Quando questionados sobre a busca de atendimento, caso adoeçam, 66,6% na primeira coleta e 51,6% segunda coleta dos alunos optaram pela procura do consultório privado, em primeiro lugar, e em pronto atendimento, em seguida. Quanto a essa questão é possível observar quatro dados relevantes:

1º) quando foi realizada essa pesquisa a Universidade de São Paulo concedia plano privado de saúde aos estudantes.

2º) há uma Unidade Básica de Atendimento em Saúde (UBAS) dentro do campus da Faculdade vinculada à reitoria da USP.

3º) em Bauru há pouca divulgação e pouco investimento municipal nas Unidades Básicas e de Saúde da Família, sendo que esta última atende apenas 7% da população.

4º) a "cultura" da população em Bauru é de procurar as Unidades de Pronto Atendimento (Estaduais). O que está sendo denominada como "cultura" é a estratégia da sociedade que continuou e ainda reforçou a busca aos locais que realizassem os atendimentos de saúde pública, visto que são poucas as unidades básicas (18) e de saúde da família (sete equipes, divididas em dois locais estratégicos, mais um Programa de Agentes Comunitários de Saúde – PACS) para uma população de quase 360.000 habitantes, além de reduzida quantidade, e/ou mal distribuída, de profissionais.

Quanto ao procedimento de automedicação na primeira coleta houve quase 50% de respostas positivas, considerando remédios homeopáticos, caseiros e farmacológicos alopáticos. Na segunda coleta, a mesma porcentagem, na utilização das mesmas drogas, destacando algumas ações terapêuticas para o uso (antitérmica, analgésica, entre outras).

O arranjo composto pela árvore de associação de ideias das questões analisadas está presente na Figura 2.


Categoria 3. Fonoaudiologia: terapia como meio de cura (questão 5)

Frente aos dados obtidos durante a conformação da árvore de associação de ideias na primeira coleta o grupo participante se contrapôs: (1) a Fonoaudiologia diagnostica e cura doenças orgânicas (da sua área); (2) não cura, auxilia na manutenção de melhor qualidade de vida; (3) não cura (pois não medica). Na segunda coleta, embora também houvesse contraposição, as respostas estiveram em um mesmo nível de consideração do princípio da integralidade e da promoção da saúde (além da prevenção), ressaltando questões da ordem psicoemocional e citando a dimensão social. A Figura 3 apresenta as ideias analisadas a seguir.


DISCUSSÃO

De acordo com as questões apresentadas na Categoria 1, a ênfase sobre o processo saúde-doença biológica, fortalecida durante anos nesse curso de Fonoaudiologia, deu espaço a um enfoque biopsicoemocional. Explicam a doença como a quebra da homeostase interna do indivíduo, atribuída ao estresse vivenciado, como fator que determina a alteração da saúde, corroborando com autores que afirmaram13 ser a exigência de adaptação, positiva ou negativa, denominada de estressor.
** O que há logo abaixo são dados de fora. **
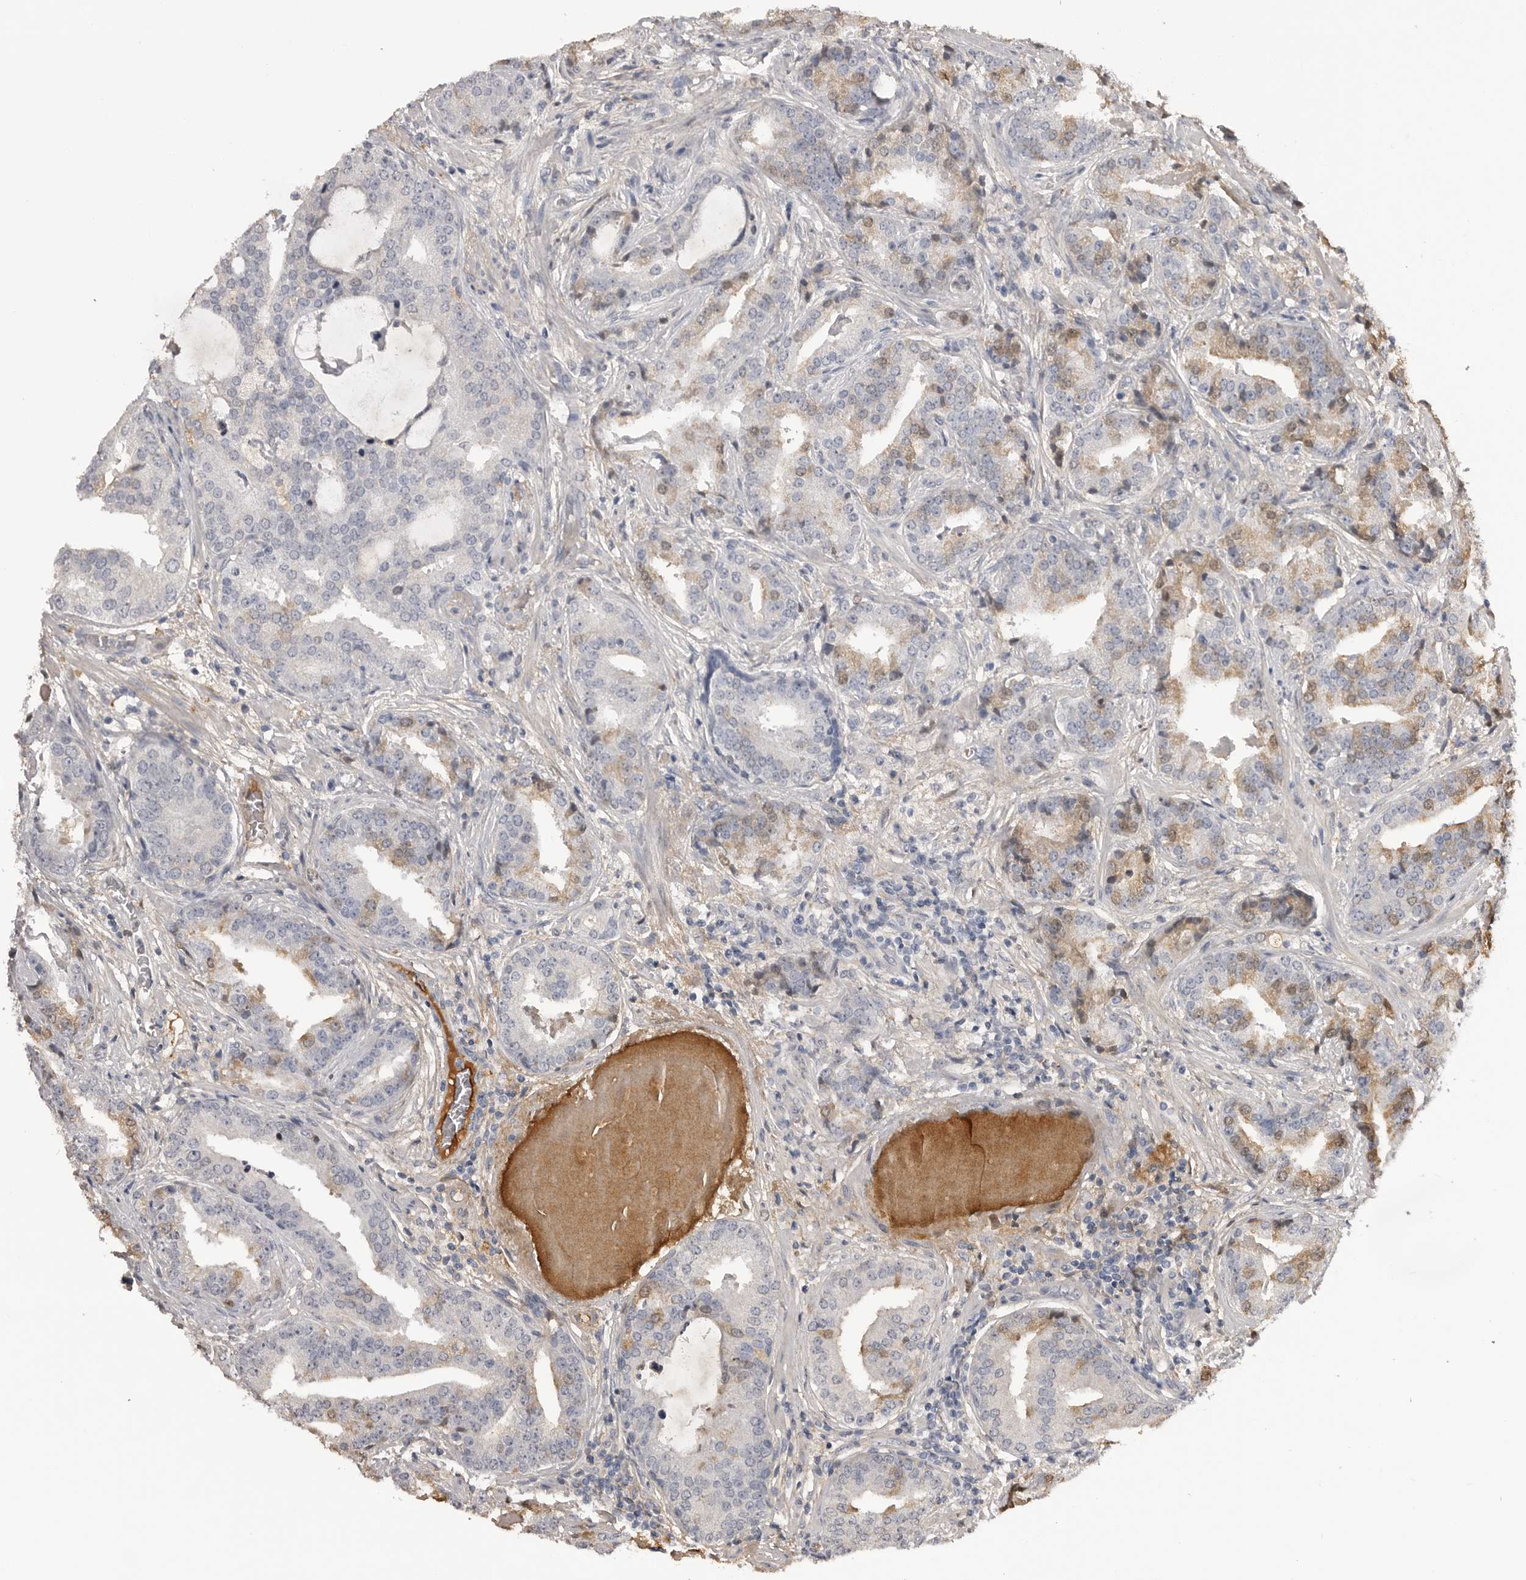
{"staining": {"intensity": "weak", "quantity": "<25%", "location": "cytoplasmic/membranous,nuclear"}, "tissue": "prostate cancer", "cell_type": "Tumor cells", "image_type": "cancer", "snomed": [{"axis": "morphology", "description": "Adenocarcinoma, Low grade"}, {"axis": "topography", "description": "Prostate"}], "caption": "Tumor cells show no significant positivity in low-grade adenocarcinoma (prostate). (DAB immunohistochemistry (IHC) visualized using brightfield microscopy, high magnification).", "gene": "AHSG", "patient": {"sex": "male", "age": 67}}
Tais estressores podem ser externos ou internos, sendo que os primeiros podem ocorrer de modo independente do mundo interno da pessoa, como por exemplo: alteração de chefia, transformações políticas no país, acidentes e qualquer outra situação que aconteça fora do corpo e da mente da pessoa. O segundo é determinado pelo próprio indivíduo como: ansiedade, timidez, depressão incluindo-se também as crenças, falta de assertividade e dificuldade de expressão de sentimentos.
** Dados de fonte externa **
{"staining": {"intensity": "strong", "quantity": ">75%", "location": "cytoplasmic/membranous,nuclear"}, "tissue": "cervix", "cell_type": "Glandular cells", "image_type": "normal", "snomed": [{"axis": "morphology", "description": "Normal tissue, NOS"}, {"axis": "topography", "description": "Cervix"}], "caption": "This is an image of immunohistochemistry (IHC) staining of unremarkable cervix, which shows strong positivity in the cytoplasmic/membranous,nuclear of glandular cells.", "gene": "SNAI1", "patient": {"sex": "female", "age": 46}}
O máximo social atingido foi a corroboração com estudo14 em que a saúde e a doença estão em dois extremos de uma dinâmica constante realizada pelo indivíduo e o meio em que vive, o normal-anormal, inspiração-expiração, sono-alerta, vida-morte. A comunidade condiciona e determina a saúde e o adoecimento diante da relação entre os indivíduos e os sistemas ambientais em que vivem ao interagir com seres vivos e não vivos. É por meio desta interação que efeitos de ação e reação são desencadeados interferindo na construção do ambiente físico-social e produzindo meios (in)sustentáveis à sobrevivência e à preservação15,16. Essa dinâmica é diferente para cada indivíduo e a diferença torna-se fundamental de acordo com a capacidade de cada um em lidar com as agressões a que é exposto, denominada resiliência17, fato que, de modo subjetivo, reflete na qualidade de vida apontada pelos alunos.

Contudo, nenhum aluno citou a definição da 8ª Conferência Nacional de Saúde, de 1986, nem discutiu a noção de saúde como direito e conquista social e, nesse sentido, as desigualdades sociais e regionais que atuam como fatores limitantes do pleno desenvolvimento de um nível satisfatório da saúde e da sua organização. Embora a formação dos alunos de graduação tenha sido direcionada, sobretudo, para o conhecimento voltado à saúde de forma abrangente, holística, em prol da qualidade de vida e, de forma igual, a alguns valores que, simultaneamente, instituem e são instituídos pela ambivalência da definição de cidadania, não permitiu uma relação indivíduo-sociedade, e nela o cidadão solidário e responsável.

Atualmente um dos desafios para as políticas públicas tem sido exatamente conciliar a direção universalizante que o termo cidadania adquiriu na concepção contemporânea, com as reivindicações pelos direitos de preservar as diferenças, na ênfase de assegurar a equidade.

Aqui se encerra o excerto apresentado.